= Section 41 of the Constitution of Australia =

Provision on the right of electors of States

Section 41 of the Australian Constitution is a provision within Chapter I, Part IV of the Constitution of Australia. It deals with the right of electors of States. During the time of federation, section 41 was used to ensure that no one that was enfranchised under the Constitution would be disenfranchised by the introduction of a replacement statutorily defined franchise. Modern case lawspecifically those since R v Pearson; Ex parte Sipka in 1983have concluded that this section no longer has any actual effect, and that no express right to vote in Australia can be inferred from it.

==Text==

No adult person who has or acquires a right to vote at elections for the more numerous House of the Parliament of a State shall, while the right continues, be prevented by any law of the Commonwealth from voting at elections for either House of the Parliament of the Commonwealth.

==Historical importance==
=== Women's suffrage ===
At the time that the Australian Constitution was drafted, South Australia was the only state which allowed women to vote.
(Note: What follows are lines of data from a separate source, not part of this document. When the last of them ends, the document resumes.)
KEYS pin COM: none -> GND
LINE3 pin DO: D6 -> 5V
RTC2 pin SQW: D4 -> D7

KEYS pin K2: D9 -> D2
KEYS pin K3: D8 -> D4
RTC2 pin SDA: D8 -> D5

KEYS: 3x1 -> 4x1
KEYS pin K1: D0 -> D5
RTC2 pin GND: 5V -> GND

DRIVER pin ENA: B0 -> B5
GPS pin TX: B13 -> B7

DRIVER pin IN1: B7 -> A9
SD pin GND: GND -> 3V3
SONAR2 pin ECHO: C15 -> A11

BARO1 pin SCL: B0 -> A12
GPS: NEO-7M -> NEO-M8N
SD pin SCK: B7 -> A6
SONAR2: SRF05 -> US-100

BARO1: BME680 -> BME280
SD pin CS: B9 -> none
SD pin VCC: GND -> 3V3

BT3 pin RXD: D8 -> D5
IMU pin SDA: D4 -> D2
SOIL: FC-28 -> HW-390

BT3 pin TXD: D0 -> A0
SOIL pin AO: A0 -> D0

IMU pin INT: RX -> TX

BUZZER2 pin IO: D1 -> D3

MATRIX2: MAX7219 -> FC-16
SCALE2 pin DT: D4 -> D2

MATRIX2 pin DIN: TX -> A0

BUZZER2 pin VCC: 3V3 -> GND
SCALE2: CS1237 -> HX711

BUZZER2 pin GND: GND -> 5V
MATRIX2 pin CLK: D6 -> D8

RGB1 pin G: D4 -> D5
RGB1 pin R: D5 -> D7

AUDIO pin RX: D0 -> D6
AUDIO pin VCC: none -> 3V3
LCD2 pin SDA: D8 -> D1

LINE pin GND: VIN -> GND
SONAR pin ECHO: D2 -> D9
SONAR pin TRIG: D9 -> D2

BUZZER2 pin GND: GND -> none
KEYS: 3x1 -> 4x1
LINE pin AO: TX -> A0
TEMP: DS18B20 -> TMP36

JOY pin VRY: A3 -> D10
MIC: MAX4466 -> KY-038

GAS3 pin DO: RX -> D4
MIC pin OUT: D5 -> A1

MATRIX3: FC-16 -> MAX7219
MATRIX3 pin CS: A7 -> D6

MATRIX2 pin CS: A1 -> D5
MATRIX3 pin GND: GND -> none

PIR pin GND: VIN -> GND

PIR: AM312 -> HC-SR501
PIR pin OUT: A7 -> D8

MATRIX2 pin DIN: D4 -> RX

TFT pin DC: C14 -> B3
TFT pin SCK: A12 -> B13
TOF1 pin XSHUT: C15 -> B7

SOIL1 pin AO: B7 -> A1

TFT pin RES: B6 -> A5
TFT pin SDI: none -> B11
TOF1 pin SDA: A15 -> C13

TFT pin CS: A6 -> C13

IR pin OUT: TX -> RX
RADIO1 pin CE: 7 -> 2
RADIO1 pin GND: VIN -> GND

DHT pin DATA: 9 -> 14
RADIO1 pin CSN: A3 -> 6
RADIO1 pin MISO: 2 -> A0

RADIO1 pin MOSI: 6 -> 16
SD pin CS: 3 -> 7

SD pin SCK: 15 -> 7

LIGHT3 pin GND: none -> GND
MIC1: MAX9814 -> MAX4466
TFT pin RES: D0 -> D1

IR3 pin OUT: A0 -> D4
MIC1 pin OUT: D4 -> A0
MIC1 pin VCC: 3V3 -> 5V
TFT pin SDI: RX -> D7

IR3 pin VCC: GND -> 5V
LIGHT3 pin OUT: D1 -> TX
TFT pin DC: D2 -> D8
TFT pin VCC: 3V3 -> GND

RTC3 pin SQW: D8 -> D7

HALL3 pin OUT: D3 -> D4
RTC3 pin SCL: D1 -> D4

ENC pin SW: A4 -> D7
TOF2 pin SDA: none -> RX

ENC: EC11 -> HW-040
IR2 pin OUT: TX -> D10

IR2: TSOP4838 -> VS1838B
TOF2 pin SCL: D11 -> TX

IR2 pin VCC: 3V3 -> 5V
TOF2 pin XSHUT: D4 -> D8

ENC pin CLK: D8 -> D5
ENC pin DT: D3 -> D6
The drafters feared that if the Constitution did not allow South Australian women to vote in federal elections, they would vote against federalism. Section 41 therefore would allow South Australian women to vote in federal elections, without conferring the vote on women who were not yet allowed to vote in the other states.

==Modern interpretation==
=== King v Jones ===
- King v Jones: The words "adult person" are fixed with the same meaning they had when the Constitution came into effect, that is, they refer to persons over the age of 21, no matter the contemporary interpretation.
=== R v Pearson; Ex parte Sipka ===
- R v Pearson; Ex parte Sipka: The section is only provisional; rights acquired after the passage of the Commonwealth Franchise Act 1902 are not protected. In essence, there is no constitutional right to vote in Commonwealth elections.